Weltwirtschaftsforum in DavosAm WEF schaut wieder jeder für sich – die Weltpolitik gerät in den Hintergrund
Die grossen Säle bleiben dieses Jahr in Davos leer, wenn es um den Klimawandel oder die Gefahren durch KI geht. Das Interesse ist hingegen dort gross, wo das eigene Portemonnaie im Zentrum steht.
- Die Rede von UNO-Generalsekretär Guterres fand beim WEF in Davos wenig Beachtung.
- Viele kümmern sich in Davos um die eigenen wirtschaftlichen Interessen.
- Das hat stark mit Donald Trumps Wirtschaftspolitik zu tun.
Stellen Sie sich vor, der Chef der grössten Staatenorganisation der Welt spricht – und keiner geht hin. Genau das ist am WEF in Davos António Guterres passiert, dem UNO-Generalsekretär. Als er am Mittwoch die Bühne im riesigen Konferenzsaal betritt, sind nur die ersten paar Reihen der weissen Stühle besetzt – überall sonst herrscht gähnende Leere. Das sagt etwas über den Zustand und die Bedeutung der UNO – vor allem aber sagt es viel über das WEF und die Prioritäten der Gäste.
In den letzten Jahren hatte sich das WEF von einem Forum für Wirtschaft zu einem für Weltpolitik entwickelt. Natürlich gab es Deals hinter den Kulissen, die bilateralen Treffen, das Networking. Aber am meisten Aufmerksamkeit bekamen die grossen Auftritte, bei denen mantraartig die Bedeutung von Kooperation hervorgehoben wurde: bei denen es um Menschenrechte ging, um Diversität, um den Klimawandel und um die Chancen des technischen Fortschritts. Und zwar vor vollen Rängen. Natürlich waren die Eigeninteressen der Staaten und der Unternehmen nie weg, aber sie traten in den Hintergrund.
Jetzt ist der Egoismus zurück auf der grossen Bühne. Und niemand schämt sich dafür. Selbst EU-Chefin Ursula von der Leyen betont in ihrer Rede am Dienstag, dass «Tabus und Blockdenken» vorbei seien. Solange die EU ihren Platz unter den Mächtigen sichern kann, macht sie neu Geschäfte mit allen. Es zählen nur noch die nackten Wirtschaftsinteressen. Es zählt das Geld.

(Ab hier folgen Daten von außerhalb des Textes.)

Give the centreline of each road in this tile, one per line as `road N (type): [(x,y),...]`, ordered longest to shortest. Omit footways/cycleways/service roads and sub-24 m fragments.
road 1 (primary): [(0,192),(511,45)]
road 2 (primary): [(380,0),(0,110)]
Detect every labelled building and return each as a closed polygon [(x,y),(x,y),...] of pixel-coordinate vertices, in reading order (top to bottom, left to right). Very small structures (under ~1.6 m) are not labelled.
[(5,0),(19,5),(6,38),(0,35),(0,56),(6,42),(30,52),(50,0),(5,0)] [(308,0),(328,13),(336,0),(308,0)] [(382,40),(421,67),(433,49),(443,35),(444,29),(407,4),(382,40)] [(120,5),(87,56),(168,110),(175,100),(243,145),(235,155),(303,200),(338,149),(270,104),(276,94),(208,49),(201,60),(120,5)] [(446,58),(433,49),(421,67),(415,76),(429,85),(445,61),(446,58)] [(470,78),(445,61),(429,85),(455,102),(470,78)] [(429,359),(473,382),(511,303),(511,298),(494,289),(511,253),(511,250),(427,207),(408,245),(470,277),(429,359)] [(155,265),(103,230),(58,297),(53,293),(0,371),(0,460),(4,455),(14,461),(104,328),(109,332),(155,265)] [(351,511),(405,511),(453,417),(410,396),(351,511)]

Investieren wird einfacher – und steht jetzt im Fokus
Das hat viel mit US-Präsident Donald Trump zu tun. Er wird seinen virtuellen Auftritt am WEF erst am Donnerstagabend haben. Doch die erste Frage an den WEF-Veranstaltungen ist meist nicht, wie es mit dem Klimawandel oder dem Umsetzen von Nachhaltigkeitszielen weitergehen soll. Sondern sie ist ganz trivial: Ist Donald Trump gut oder schlecht fürs Geschäft? Die Vertreter von Banken und Ölkonzernen hoffen darauf, dass es besser wird – weil Trump die entscheidenden Leute in der amerikanischen Regierung auswechselt.

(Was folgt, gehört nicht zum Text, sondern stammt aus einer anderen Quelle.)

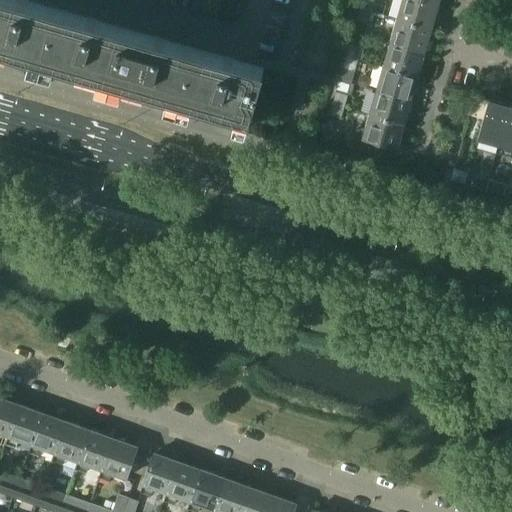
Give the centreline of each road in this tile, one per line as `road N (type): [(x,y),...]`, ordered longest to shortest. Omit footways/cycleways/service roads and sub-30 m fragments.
road 1 (secondary): [(0,165),(511,314)]
road 2 (secondary): [(511,263),(0,117)]
road 3 (residential): [(429,511),(0,358)]
road 4 (residential): [(105,0),(247,39),(257,0)]
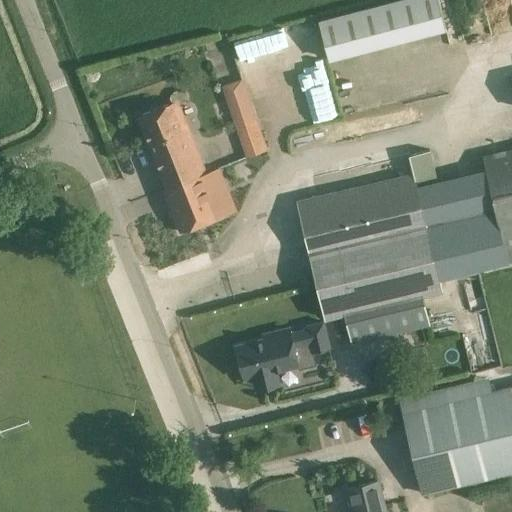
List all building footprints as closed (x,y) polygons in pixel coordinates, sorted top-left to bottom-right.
[(388,0),(319,18),(329,59),(446,28),(439,0),(388,0)] [(268,149),(242,79),(221,87),(246,156),(268,149)] [(158,107),(140,115),(168,187),(169,188),(205,174),(205,173),(191,137),(186,139),(172,102),(158,107)] [(317,195),(297,200),(325,318),(345,314),(352,343),(371,339),(430,325),(423,296),(445,291),(442,278),(477,269),(511,261),(511,151),(484,158),(487,169),(418,185),(417,181),(436,176),(430,149),(408,154),(413,173),(336,191),(317,195)] [(168,187),(163,189),(180,232),(222,215),(212,190),(226,184),(219,167),(205,173),(205,174),(169,188),(168,187)] [(308,274),(298,277),(301,288),(311,285),(308,274)] [(265,340),(237,347),(244,375),(255,373),(258,385),(277,381),(275,372),(298,366),(299,369),(316,365),(314,358),(312,351),(330,346),(329,341),(324,321),(306,326),(307,328),(291,332),(291,329),(265,336),(265,340)] [(511,472),(511,388),(402,415),(421,494),(511,472)] [(385,511),(377,480),(358,485),(363,504),(351,507),(352,511),(385,511)]
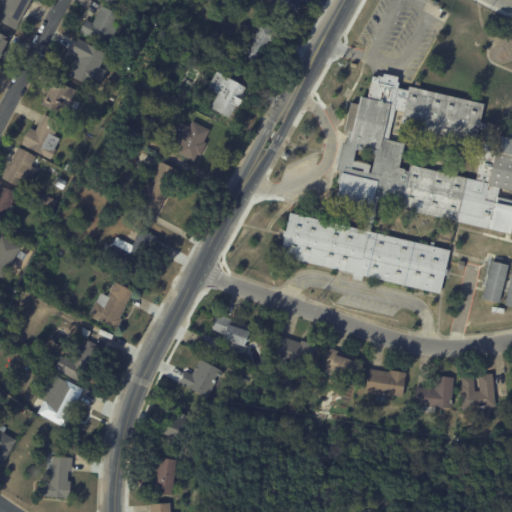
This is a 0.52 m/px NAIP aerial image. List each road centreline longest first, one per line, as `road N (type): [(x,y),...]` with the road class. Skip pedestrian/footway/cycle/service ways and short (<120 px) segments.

Die meisten WEF-Gäste sind da, um Geschäfte zu machen. Sie treffen sich im Kongresszentrum und halten reihenweise Meetings ab. Sie machen Small Talk in der Wandelhalle des Kongresszentrums und in den Lobbys der Davoser Hotels. Dort ist es voll, dort drängen sich die Leute Schulter an Schulter, dort hofft jeder, nebenbei noch das eine oder andere Geschäft einzufädeln.

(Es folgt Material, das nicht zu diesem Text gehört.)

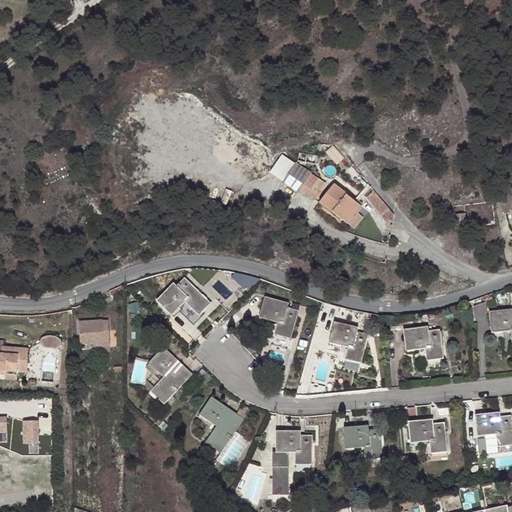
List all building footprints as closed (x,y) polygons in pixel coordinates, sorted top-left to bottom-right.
[(327,157),(307,147),(303,155),(323,165),(327,157)] [(298,160),(287,175),(283,179),(291,186),(297,190),(299,187),(312,170),(298,160)] [(312,170),(299,187),(311,197),(324,179),(312,170)] [(340,217),(355,198),(335,180),(318,200),(340,217)] [(394,212),(375,189),(367,195),(387,219),(389,219),(394,218),(395,213),(394,212)] [(362,205),(355,198),(340,217),(347,223),(362,205)] [(467,213),(455,214),(456,229),(468,228),(467,213)] [(183,289),(179,286),(160,304),(174,319),(182,313),(189,305),(202,318),(214,307),(190,282),(183,289)] [(492,293),(484,296),(486,302),(494,299),(492,293)] [(291,340),(300,313),(289,308),(290,305),(265,296),(259,316),(277,323),(274,334),(291,340)] [(487,302),(474,306),(476,318),(488,314),(487,302)] [(138,303),(128,306),(131,315),(141,312),(138,303)] [(182,313),(197,329),(205,322),(202,318),(189,305),(182,313)] [(329,310),(323,308),(319,318),(325,320),(329,310)] [(511,309),(490,311),(492,333),(511,332),(511,334),(511,309)] [(175,322),(171,318),(166,324),(170,328),(175,322)] [(101,319),(79,320),(80,343),(95,342),(94,339),(111,338),(110,319),(101,319)] [(360,366),(368,337),(356,335),(357,331),(332,325),(327,346),(345,351),(343,361),(360,366)] [(444,362),(441,332),(428,333),(428,329),(403,331),(404,353),(424,352),(426,364),(444,362)] [(42,344),(47,349),(59,350),(64,346),(64,342),(63,340),(61,339),(60,338),(57,337),(53,337),(50,337),(47,338),(44,339),(42,344)] [(9,370),(21,371),(29,373),(31,349),(7,347),(6,341),(0,340),(0,373),(9,375),(9,370)] [(192,379),(165,350),(149,365),(162,379),(148,392),(161,406),(192,379)] [(21,380),(21,371),(9,370),(9,375),(9,379),(21,380)] [(246,422),(211,400),(201,418),(218,429),(207,446),(224,456),(246,422)] [(510,447),(506,417),(495,419),(494,413),(468,416),(471,438),(491,436),(493,449),(510,447)] [(22,420),(22,443),(39,443),(39,420),(22,420)] [(443,454),(439,425),(427,426),(427,420),(403,423),(405,445),(424,443),(425,456),(443,454)] [(379,461),(376,432),(365,433),(364,427),(339,430),(342,452),(360,450),(361,463),(379,461)] [(309,470),(309,440),(296,440),(297,434),(274,433),(274,456),(287,456),(291,456),(291,469),(309,470)] [(286,499),(287,456),(274,456),(270,455),(269,498),(286,499)] [(219,463),(217,463),(216,463),(215,466),(215,469),(218,471),(221,470),(222,469),(223,467),(222,464),(221,463),(219,463)]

So spricht etwa ein Vertreter einer osteuropäischen Wirtschaftsagentur im Café des Kongresszentrums mit einer Investorin aus den USA. Sie verhandeln darüber, wie hoch der Steuerrabatt sein muss, damit sie investiert. «Wenn Sie jetzt einsteigen, dann wird sich Ihr Geld verdreifachen. Da können Sie sicher sein», so der Mann. Zum Handshake kommt es nicht sofort. Aber sollte dereinst ein Vertrag zustande kommen, werden sie sich daran zurückerinnern, dass sie ihn in Davos aufgegleist haben. Womit sich auch die Eintrittsgebühr für das WEF gelohnt haben wird.
Larry Fink fasst die Stimmung an einem Anlass der Nachrichtenagentur Bloomberg in einem Satz zusammen: «Trump schafft die Bürokratie ab – und so wird es einfacher, Kapital zu investieren.» Dabei bringt der Chef des weltgrössten Vermögensverwalters Blackrock ein Hype-Thema mit Trump in Verbindung: künstliche Intelligenz. Fink glaubt, Trump werde dafür sorgen, dass die KI einen Sprung nach vorne macht. Weil er dafür ein offenes Ohr habe. Laut Fink sind in dem Sektor gigantische Investitionen notwendig – und irgendwer muss diese Investitionen managen.
Trump hat am Dienstag auch ein KI-Projekt mit dem Namen Stargate angekündigt. Mehrere Unternehmen, darunter die KI-Firma Open AI, wollen zuerst 100 Milliarden Dollar in die Technologie investieren. In den kommenden vier Jahren solle die Summe auf bis zu 500 Milliarden Dollar anwachsen, so der amerikanische Präsident.
Auch dieses Vorhaben regt die Fantasie der Firmenchefs an.
Verstehen die Leader die Gefahren? Guterres ist sich nicht sicher
UNO-Chef Guterres spricht hingegen über den Klimawandel, die Wichtigkeit der Regulierung von künstlicher Intelligenz – und über den Waffenstillstand zwischen Israel und der Hamas. Dass die UNO bei der Lösung von Konflikten weltweit nur noch eine kleine Rolle spielt, zeigte sich erst jüngst wieder am Deal für den Waffenstillstand im Nahen Osten. Die Amerikaner waren dort federführend, ebenso grosse Regionalmächte aus dem Nahen Osten.
Guterres sagt: «Wir sehen uns mit existenziellen Gefahren konfrontiert – und ich bin nicht davon überzeugt, dass die Leader dieser Welt das verstehen.» Letztes Jahr sei das heisseste in der Geschichte der Menschheit gewesen. Und obwohl die künstliche Intelligenz riesige Fortschritte gemacht habe, gebe es kaum Schritte in Richtung einer Regulierung.
All das zählt Guterres auf, nur eben: Es hört ihm fast niemand zu.